In this paper, the structure of the WEF system is shown more clearly, and the calculation method of the overall and local efficiency of the system is proposed, so that we can find the reason for the low efficiency level more accurately and then propose effective improvement methods. In addition, the construction method of the three-dimensional network DEA model proposed in this paper can inspire us to deal with other problems with three-dimensional network structure and even build more complex structures and DEA models. It is also worth noting that in the process of building the additive DEA model, we should not be limited to the traditional weight building method, but should reasonably select input indicators or output indicators to build the weight of each system according to the actual situation, so that the evaluation results are more consistent with the actual situation.
There are still some limitations in this paper.
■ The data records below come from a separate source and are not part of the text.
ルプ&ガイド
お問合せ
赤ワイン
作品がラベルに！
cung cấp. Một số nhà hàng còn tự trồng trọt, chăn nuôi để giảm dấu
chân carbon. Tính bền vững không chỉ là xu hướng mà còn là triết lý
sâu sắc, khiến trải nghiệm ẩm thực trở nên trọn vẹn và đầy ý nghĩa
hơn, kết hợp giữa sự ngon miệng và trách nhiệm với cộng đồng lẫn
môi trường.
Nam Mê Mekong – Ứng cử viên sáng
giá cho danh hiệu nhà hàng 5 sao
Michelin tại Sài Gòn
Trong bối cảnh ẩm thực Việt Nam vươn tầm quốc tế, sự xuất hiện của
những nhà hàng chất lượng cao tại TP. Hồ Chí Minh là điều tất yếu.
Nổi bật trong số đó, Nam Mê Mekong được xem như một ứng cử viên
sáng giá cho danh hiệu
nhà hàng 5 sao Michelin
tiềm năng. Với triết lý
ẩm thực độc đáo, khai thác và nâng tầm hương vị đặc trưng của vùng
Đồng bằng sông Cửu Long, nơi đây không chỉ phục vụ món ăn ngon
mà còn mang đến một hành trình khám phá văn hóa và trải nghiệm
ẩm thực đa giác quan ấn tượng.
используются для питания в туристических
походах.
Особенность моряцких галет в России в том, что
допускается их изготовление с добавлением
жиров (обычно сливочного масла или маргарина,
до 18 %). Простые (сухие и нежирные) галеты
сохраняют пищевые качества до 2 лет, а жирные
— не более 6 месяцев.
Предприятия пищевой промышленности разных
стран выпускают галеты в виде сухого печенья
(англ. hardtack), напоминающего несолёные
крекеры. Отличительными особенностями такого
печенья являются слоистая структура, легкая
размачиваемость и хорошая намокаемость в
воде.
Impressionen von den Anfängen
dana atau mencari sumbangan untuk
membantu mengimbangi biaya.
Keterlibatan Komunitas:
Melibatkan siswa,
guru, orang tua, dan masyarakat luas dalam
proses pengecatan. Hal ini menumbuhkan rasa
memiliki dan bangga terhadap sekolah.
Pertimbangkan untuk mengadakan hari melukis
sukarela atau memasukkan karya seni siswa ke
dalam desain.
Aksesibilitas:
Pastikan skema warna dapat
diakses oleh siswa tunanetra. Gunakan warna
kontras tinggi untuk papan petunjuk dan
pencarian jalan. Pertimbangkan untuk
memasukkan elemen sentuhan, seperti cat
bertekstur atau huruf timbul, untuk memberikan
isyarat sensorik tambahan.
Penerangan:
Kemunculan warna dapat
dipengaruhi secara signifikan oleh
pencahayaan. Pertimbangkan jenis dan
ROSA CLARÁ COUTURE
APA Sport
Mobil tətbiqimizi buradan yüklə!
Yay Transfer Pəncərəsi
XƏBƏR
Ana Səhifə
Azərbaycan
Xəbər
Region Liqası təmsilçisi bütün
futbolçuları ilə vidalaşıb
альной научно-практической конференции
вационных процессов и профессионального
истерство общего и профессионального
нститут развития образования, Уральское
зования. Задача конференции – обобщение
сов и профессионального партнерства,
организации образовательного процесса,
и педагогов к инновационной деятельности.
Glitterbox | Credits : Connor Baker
First, in addition to indicators of water resources, energy, and food, we increase the investigation of investment, resources, and labor indicators and do not distinguish the preference relationship between indicators. Second, this paper does not consider the unexpected output, such as the emission of pollutants in the production process. Finally, this paper only considers the efficiency value of a single period, and the dynamic model of multiple periods is not given. All of these are challenges for the future research.